My mind broke everything down into tiny pieces but then left me to myself with the unconnected details. Something was happening or had already happened in the world that, without knowing the connection between the pieces and details, I could not understand.
As if feelings and emotions were not followed by value judgments and I was leaving behind periods whose duration or contents my memory could not account for.
This did not happen because my memory was faulty. Or because I remembered things randomly. My memory worked well and I remembered things not randomly but simultaneously: everything occurred to me at once. Everything was together in my mind but with no internal connections. Whatever this was, I could neither survey it nor measure its extent. It was too much and too frightening to be in the midst of a past that is all in the present. No sooner did I begin to sense or have some inkling about how things were connected in my life, and which of them were inconsequential, than paralyzing waves of emotion rushed hotly to my face. Anger and hatred for the two of them. Fear for myself. Klára Vay. Their names were right there on the nameplate. József Simon Hetés. Now I know. They lived on the third floor, in the apartment overlooking the street, above the piano teacher. And now I also know that the woman lied. They aren’t married, I know that too. It was as if I rose to the surface for a brief moment, and then timelessness quickly reclaimed me. To restrain myself, I used the fear I felt for myself and also the anger I felt for them. I had lied to her, but she’d been lying too. A half hour must surely have passed since I’d been standing here halfway between their apartment and their car, maybe only twenty minutes.

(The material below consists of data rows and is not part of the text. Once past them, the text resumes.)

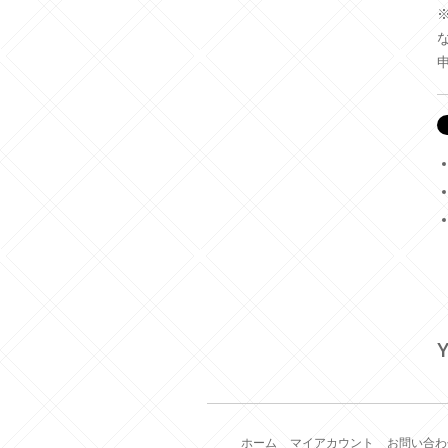
Y
ホーム
マイアカウント
お問い合わ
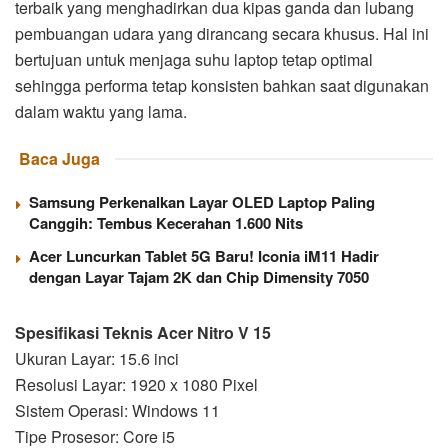
terbaik yang menghadirkan dua kipas ganda dan lubang
pembuangan udara yang dirancang secara khusus. Hal ini
bertujuan untuk menjaga suhu laptop tetap optimal
sehingga performa tetap konsisten bahkan saat digunakan
dalam waktu yang lama.
Baca Juga
Samsung Perkenalkan Layar OLED Laptop Paling
Canggih: Tembus Kecerahan 1.600 Nits
Acer Luncurkan Tablet 5G Baru! Iconia iM11 Hadir
dengan Layar Tajam 2K dan Chip Dimensity 7050
Spesifikasi Teknis Acer Nitro V 15
Ukuran Layar: 15.6 inci
Resolusi Layar: 1920 x 1080 Pixel
Sistem Operasi: Windows 11
Tipe Prosesor: Core i5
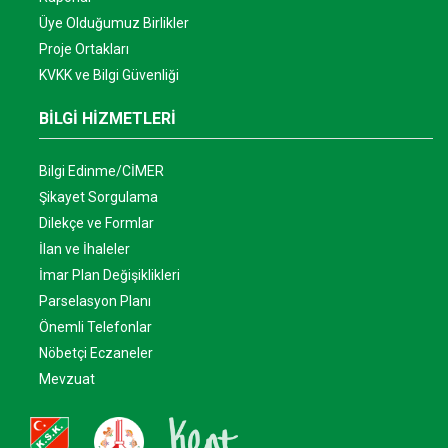
Üye Olduğumuz Birlikler
Proje Ortakları
KVKK ve Bilgi Güvenliği
BİLGİ HİZMETLERİ
Bilgi Edinme/CİMER
Şikayet Sorgulama
Dilekçe ve Formlar
İlan ve İhaleler
İmar Plan Değişiklikleri
Parselasyon Planı
Önemli Telefonlar
Nöbetçi Eczaneler
Mevzuat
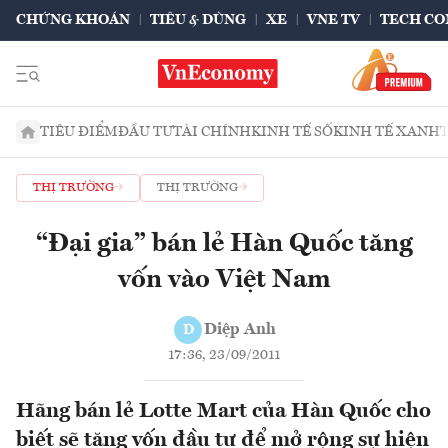
CHỨNG KHOÁN
TIÊU & DÙNG
XE
VNE TV
TECH CO
TIÊU ĐIỂM
ĐẦU TƯ
TÀI CHÍNH
KINH TẾ SỐ
KINH TẾ XANH
THỊ TRƯỜNG
THỊ TRƯỜNG
“Đại gia” bán lẻ Hàn Quốc tăng
vốn vào Việt Nam
Diệp Anh
D
17:36, 23/09/2011
Hãng bán lẻ Lotte Mart của Hàn Quốc cho
biết sẽ tăng vốn đầu tư để mở rộng sự hiện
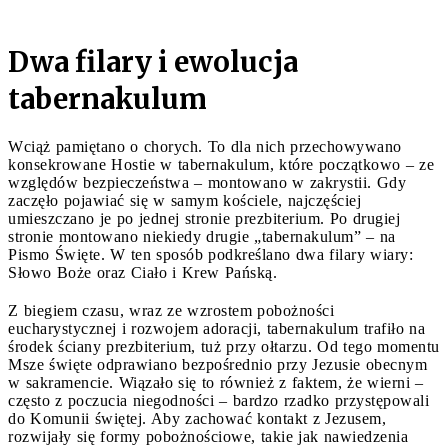
Dwa filary i ewolucja
tabernakulum
Wciąż pamiętano o chorych. To dla nich przechowywano
konsekrowane Hostie w tabernakulum, które początkowo – ze
względów bezpieczeństwa – montowano w zakrystii. Gdy
zaczęło pojawiać się w samym kościele, najczęściej
umieszczano je po jednej stronie prezbiterium. Po drugiej
stronie montowano niekiedy drugie „tabernakulum” – na
Pismo Święte.
W ten sposób podkreślano dwa filary wiary:
Słowo Boże oraz Ciało i Krew Pańską.
Z biegiem czasu, wraz ze wzrostem pobożności
eucharystycznej i rozwojem adoracji, tabernakulum trafiło na
środek ściany prezbiterium, tuż przy ołtarzu. Od tego momentu
Msze święte odprawiano bezpośrednio przy Jezusie obecnym
w sakramencie. Wiązało się to również z faktem, że wierni –
często z poczucia niegodności – bardzo rzadko przystępowali
do Komunii świętej. Aby zachować kontakt z Jezusem,
rozwijały się formy pobożnościowe, takie jak nawiedzenia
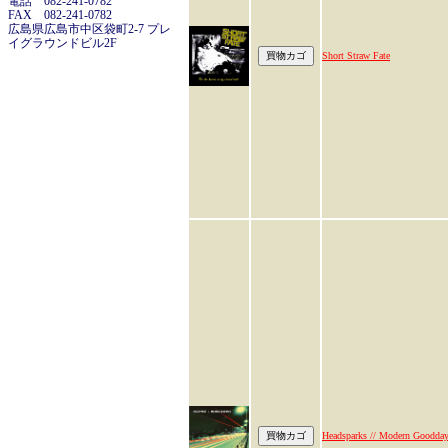
電話 082-241-0782
FAX 082-241-0782
広島県広島市中区袋町2-7 プレ
イグラウンドビル2F
Short Straw Fate
Headsparks // Modern Goodda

I knew perfectly well why they weren’t coming back out, and that was more important.
What a raving idiot I am. And I didn’t want to see what they were doing, as if I could possibly shoo away the image. I saw the half-open door of their bathroom, just as if I were peeking; I saw them pressed against the sink in the bathroom. Klára’s body shining in a short black slip. Ultimately, one perceives many things that never, or perhaps only later, register in one’s mind. I understood the man’s shameless and provocative winks above the glittering car roof. The dry lines on his face running together because of the deeply concealed sarcasm.